> **Quoted passage**
'''

APPEAL from the Circuit Court of Cook County; the Hon. DANIEL A. COVELLI, Judge, presiding.


This appeal is taken from an order of the Circuit Court of Cook County sustaining a motion to dismiss a complaint for a class action suit.

The issue presented is whether the complaint alleges proper grounds for a class action under the law in Illinois.

In February of 1972, General Motors Corporation (hereinafter called "defendant") sent form letters to the owners of many of its automobiles. This notification was specifically made applicable to 1968 Chevrolet autos. The substance of this form letter alerted the owner of a "possible safety hazard" existing in the auto. The owner was informed that as a result of fatigue, the rubber portion of an engine mount may separate. When this condition exists rapid acceleration from a stop or from low speeds can result in the following: (1) inability to close the open throttle; (2) loss of the use of the power braking system; (3) interference with the clutch or shift linkage; and (4) overall loss of control of the vehicle.

Defendant suggests, in the letter, to avoid rapid acceleration from low speeds until restraints have been installed by a General Motors dealer. Furthermore, if the resulting condition of loss of control does occur "the driver should turn off the ignition and apply sufficient pressure on the brake pedal to bring the vehicle to a stop."

Defendant's letter, along with urging the owner to take his auto to a General Motors dealer, also included a promise to install restraints on both sides of the engine at no cost to the owner.

On August 14, 1972 Beverly Landesman (hereinafter called "plaintiff" or "named plaintiff") purchased a 1965 Chevrolet V-8 Impala stationwagon from Marvin Long, who was then the second owner of the auto. The original owner of the auto, Luther Watson, purchased the auto in August of 1965 from an unidentified Chevrolet dealer.

In her complaint, plaintiff alleges defective engine mounts exist in all 1965, 1966, 1967, 1968 and 1969 standard size Chevrolet V-8 autos, all 1965 and 1966 V-8 Nova models and certain trucks manufactured by defendant. On making these allegations plaintiff relies on information and belief, and pursuant to unspecified public statements made by representatives of General Motors.

In response to defendant's admissions and warnings plaintiff brought her auto to Joe Jacobs Chevrolet, an authorized Chevrolet dealer in Wilmette, Illinois, for service, and was advised the front engine mounts were defective and should be replaced. Plaintiff ordered replacement of the mounts, for which she was charged $41.30.

On August 30, 1972, plaintiff brought this action on her behalf and on behalf of the class of all owners of General Motors vehicles with defective motor mounts who have paid or will be required to pay for the correction of the defect.

'''

Revise the passage of the appeal opinion from "In February of" to "of the vehicle.", putting "accelerator" in place of "throttle".

Stored data entries:
'''

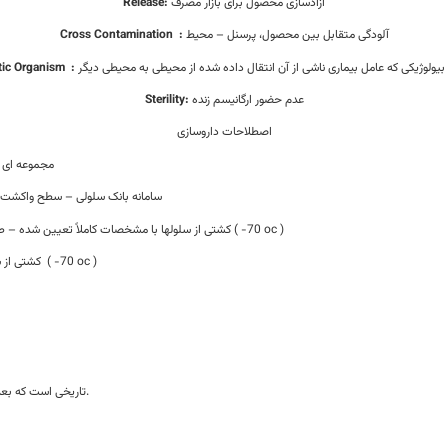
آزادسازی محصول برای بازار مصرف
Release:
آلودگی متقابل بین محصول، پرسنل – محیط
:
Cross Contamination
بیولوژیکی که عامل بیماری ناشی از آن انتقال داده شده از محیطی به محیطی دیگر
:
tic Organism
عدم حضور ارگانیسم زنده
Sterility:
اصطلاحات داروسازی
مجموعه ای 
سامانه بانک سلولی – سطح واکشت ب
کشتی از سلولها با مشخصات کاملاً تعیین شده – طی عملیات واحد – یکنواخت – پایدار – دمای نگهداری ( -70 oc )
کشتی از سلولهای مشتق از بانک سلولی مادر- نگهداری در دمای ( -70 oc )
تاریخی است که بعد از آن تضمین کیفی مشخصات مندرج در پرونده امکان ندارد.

'''
'''

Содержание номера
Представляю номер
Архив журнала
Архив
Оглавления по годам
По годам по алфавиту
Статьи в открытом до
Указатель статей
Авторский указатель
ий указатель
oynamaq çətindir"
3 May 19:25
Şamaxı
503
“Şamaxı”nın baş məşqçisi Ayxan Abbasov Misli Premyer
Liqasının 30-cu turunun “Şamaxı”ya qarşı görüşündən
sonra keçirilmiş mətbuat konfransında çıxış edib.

'''

> **Task output**
In February of 1972, General Motors Corporation (hereinafter called "defendant") sent form letters to the owners of many of its automobiles. This notification was specifically made applicable to 1968 Chevrolet autos. The substance of this form letter alerted the owner of a "possible safety hazard" existing in the auto. The owner was informed that as a result of fatigue, the rubber portion of an engine mount may separate. When this condition exists rapid acceleration from a stop or from low speeds can result in the following: (1) inability to close the open accelerator; (2) loss of the use of the power braking system; (3) interference with the clutch or shift linkage; and (4) overall loss of control of the vehicle.